Le phénomène dans son ensemble pose nombre de questions liées à la sociologie. D’abord, pourquoi cette visibilité soudaine des troubles alimentaires alors que, malgré les apparences, il n’est pas certain que depuis les années 1970, leur incidence ait connu une augmentation aussi marquée qu’on aime le dire ? Il est vrai que la minceur, le contrôle du corps, l’esprit compétitif et le penchant pour la performance, caractéristiques de l’anorexie, entrent fortement en résonance avec les termes de la normativité contemporaine. Si la sociologie s’est tenue à l’écart du problème, d’autres disciplines se sont chargées d’élucider l’épineuse question de la relation entre anorexie, boulimie et société. Les diverses sciences médicales, la psychanalyse, les études féministes et les gender studies ont mis l’épaule à la roue, cherchant parfois dans la société des réponses aux questions sur les troubles alimentaires, parfois l’inverse. Il en résulte un ensemble de discours qui permet d’apercevoir une grande variété de représentations de ces troubles, mais aussi des individus qui en souffrent et des sociétés dans lesquelles ils surviennent. Ces discours seront l’objet de l’ouvrage dont j’expose ici les bases.
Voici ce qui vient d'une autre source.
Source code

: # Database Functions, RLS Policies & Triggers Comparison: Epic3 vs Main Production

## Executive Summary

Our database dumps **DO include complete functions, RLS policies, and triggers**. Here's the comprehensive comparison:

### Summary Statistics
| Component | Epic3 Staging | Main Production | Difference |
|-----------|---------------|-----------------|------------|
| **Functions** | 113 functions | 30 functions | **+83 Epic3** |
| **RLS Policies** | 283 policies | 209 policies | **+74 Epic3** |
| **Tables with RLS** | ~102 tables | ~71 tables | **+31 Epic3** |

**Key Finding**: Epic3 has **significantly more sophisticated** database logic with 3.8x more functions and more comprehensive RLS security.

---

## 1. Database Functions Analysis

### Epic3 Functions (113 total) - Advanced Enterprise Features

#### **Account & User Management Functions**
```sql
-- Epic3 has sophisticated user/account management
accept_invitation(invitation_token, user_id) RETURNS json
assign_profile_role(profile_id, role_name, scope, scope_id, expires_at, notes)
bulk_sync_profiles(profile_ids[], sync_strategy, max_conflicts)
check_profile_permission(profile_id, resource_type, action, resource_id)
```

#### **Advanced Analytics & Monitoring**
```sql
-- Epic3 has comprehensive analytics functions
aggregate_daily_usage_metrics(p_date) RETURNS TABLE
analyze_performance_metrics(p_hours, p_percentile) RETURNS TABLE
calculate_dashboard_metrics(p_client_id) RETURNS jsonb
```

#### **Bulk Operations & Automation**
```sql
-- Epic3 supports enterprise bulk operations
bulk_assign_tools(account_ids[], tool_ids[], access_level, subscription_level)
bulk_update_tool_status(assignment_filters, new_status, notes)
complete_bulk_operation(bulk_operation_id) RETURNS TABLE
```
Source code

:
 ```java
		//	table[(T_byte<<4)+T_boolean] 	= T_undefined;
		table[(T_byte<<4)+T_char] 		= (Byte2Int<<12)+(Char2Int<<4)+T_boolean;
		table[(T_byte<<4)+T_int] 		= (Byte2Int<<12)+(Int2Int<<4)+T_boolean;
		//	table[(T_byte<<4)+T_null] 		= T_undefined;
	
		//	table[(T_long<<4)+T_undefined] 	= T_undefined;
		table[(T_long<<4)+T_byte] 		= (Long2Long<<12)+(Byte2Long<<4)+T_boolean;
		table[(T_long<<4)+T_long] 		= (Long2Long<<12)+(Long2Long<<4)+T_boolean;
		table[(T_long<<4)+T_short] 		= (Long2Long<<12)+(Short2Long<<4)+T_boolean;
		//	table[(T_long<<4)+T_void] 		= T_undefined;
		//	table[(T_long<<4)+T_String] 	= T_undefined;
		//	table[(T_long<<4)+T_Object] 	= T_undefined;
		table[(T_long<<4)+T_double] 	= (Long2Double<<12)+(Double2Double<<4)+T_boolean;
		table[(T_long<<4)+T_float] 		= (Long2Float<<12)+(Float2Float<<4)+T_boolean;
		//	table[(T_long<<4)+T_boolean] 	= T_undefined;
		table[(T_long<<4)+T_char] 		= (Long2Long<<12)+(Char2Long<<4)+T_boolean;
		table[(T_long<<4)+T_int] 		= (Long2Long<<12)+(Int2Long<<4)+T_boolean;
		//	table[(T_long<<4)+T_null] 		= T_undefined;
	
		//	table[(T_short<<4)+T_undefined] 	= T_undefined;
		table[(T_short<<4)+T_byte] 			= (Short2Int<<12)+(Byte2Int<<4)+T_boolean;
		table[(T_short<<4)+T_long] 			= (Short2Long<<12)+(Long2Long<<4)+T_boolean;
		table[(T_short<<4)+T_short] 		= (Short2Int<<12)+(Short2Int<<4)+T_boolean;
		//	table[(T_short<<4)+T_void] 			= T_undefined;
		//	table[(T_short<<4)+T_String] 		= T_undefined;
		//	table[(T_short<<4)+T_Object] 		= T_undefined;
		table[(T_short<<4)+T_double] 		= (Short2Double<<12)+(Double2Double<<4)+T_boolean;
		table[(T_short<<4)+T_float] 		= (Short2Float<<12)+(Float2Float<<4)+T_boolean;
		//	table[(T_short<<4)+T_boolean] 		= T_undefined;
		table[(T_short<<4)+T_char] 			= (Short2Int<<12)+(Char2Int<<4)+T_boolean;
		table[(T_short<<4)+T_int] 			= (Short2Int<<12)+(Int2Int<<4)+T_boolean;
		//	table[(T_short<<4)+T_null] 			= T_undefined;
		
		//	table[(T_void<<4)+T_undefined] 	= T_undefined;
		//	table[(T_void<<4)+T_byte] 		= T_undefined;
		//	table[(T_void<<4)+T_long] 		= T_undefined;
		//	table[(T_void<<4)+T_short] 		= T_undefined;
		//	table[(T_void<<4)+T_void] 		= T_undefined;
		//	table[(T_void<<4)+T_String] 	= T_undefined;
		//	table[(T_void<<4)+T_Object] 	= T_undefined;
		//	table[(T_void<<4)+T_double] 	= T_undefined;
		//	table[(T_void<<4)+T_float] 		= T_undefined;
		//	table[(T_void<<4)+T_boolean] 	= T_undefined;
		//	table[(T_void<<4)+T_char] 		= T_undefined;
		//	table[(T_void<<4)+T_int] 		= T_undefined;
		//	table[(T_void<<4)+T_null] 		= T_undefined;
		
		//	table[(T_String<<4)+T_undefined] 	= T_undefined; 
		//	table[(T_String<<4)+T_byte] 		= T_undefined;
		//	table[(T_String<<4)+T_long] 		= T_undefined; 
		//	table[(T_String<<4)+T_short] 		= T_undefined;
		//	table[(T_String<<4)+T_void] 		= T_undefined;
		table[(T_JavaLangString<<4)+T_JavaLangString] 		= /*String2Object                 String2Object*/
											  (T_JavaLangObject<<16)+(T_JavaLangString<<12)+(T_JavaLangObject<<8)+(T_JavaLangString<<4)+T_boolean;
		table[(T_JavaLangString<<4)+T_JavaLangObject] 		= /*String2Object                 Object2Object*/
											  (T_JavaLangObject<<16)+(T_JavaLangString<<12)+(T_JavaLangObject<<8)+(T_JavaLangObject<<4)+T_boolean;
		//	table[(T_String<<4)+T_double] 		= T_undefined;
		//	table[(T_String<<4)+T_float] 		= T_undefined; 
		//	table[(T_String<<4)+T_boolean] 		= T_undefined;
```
Ce qui transparaît d’abord à la lecture des multiples écrits sur l’anorexie et la boulimie, c’est une impérieuse nécessité de faire sens du phénomène. Faire sens : j’entends par là octroyer une cohérence à ce qui en paraît dénué, ramener dans l’ordre social ce qui semble lui échapper et rendre accessible à la compréhension ce qui se montre, de prime abord, comme absurde et sans fondement. La tâche est, dans le cas présent, d’autant plus urgente que l’anorexie, la boulimie et les corps qui leur sont associés peuvent être interprétés comme un refus des règles qui régissent la vie en société. En fait, en mettant en cause l’alimentation, ces troubles s’attaquent à l’un des piliers anthropologiques du lien social et mettent en évidence les frontières du social normal et acceptable.
Lorsque j’ai entrepris d’explorer la littérature sur l’anorexie et la boulimie, je cherchais d’abord une conceptualisation du problème assez solide pour y asseoir ma réflexion et assez souple pour ne pas trahir la diversité des expériences singulières, que j’aurais documentées par une enquête de terrain. Or ce que je lisais soulevait continuellement de nouvelles questions et apportait bien peu de réponses. Cette littérature est devenue l’objet de mon enquête. Le problème y est principalement abordé à partir de trois points de vue : celui de la pathologie, où l’anorexie et la boulimie sont considérées comme la conséquence de conflits intrapsychiques ; celui de la culture, où elles sont présentées comme le fruit de normes sociales intrinsèquement problématiques ; et celui de la déviance, où l’on s’intéresse à la manière dont les anorexiques et les boulimiques dérogent des normes sociales et les mettent en cause. Chacun de ces points de vue rend compte d’un aspect particulier des troubles alimentaires. Cependant, aucun ne permet d’embrasser la totalité du phénomène. Ainsi, l’anorexie et la boulimie ne sont pas que des pathologies, mais elles sont comprises, traitées et souvent vécues comme telles.